Re: about group delay
your can refer to pg.89 of Bruce Carlson (Communication Systems -4th Edition) for a good discussion on the topic - the book can be downloaded from the downloads sections.
In time domain, we know that "The output is undistorted if it differs from the input only by a multiplying CONSTANT and a finite time delay".
Clearly, whenever a signal passes through a system, it must incur some delay.
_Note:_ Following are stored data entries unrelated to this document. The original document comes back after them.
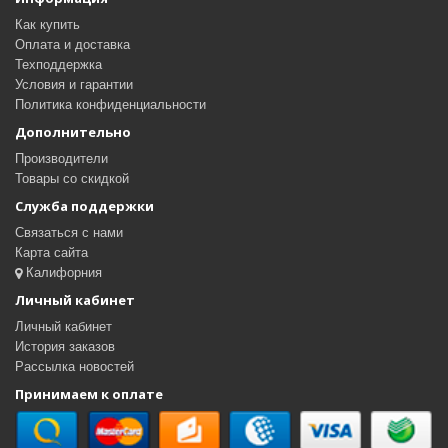
Как купить
Оплата и доставка
Техподдержка
Условия и гарантии
Политика конфиденциальности
Дополнительно
Производители
Товары со скидкой
Служба поддержки
Связаться с нами
Карта сайта
Калифорния
Личный кабинет
Личный кабинет
История заказов
Рассылка новостей
Принимаем к оплате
This constant time delay, in frequency domain (you must've studied with Fourier Transform) becomes a LINEAR PHASE SHIFT (linearly related to frequency)....
Let us take an example where a signal suffers from a CONSTANT PHASE SHIFT, i.e. let us assume that all its frequency components incur a phase shift of 70°. Now in time domain, if the frequency component with a frequency of 'x' kHz has a delay of 3 microseconds (corresponds to 70 degrees), then the frequency component with a frequency of '3x' kHz will have a delay of 1 microseconds (corresponding to 70 degrees, i.e. (70/360)*Timeperiod_of_3x_kHz)....Thus due to CONSTANT PHASE SHIFT, different frequency components of the same signal suffer from DIFFERENT TIME DELAYS....which definitely causes distortion, b/c each frequency component has a different tim period...
On the other hand, if the signal suffers from a LINEAR PHASE SHIFT, phase shift proportional to frequency, then the 'x' kHz signal will suffer from the same time delay as the '3x' kHz signal component.
This got a bit complicated....but still I hope it helps...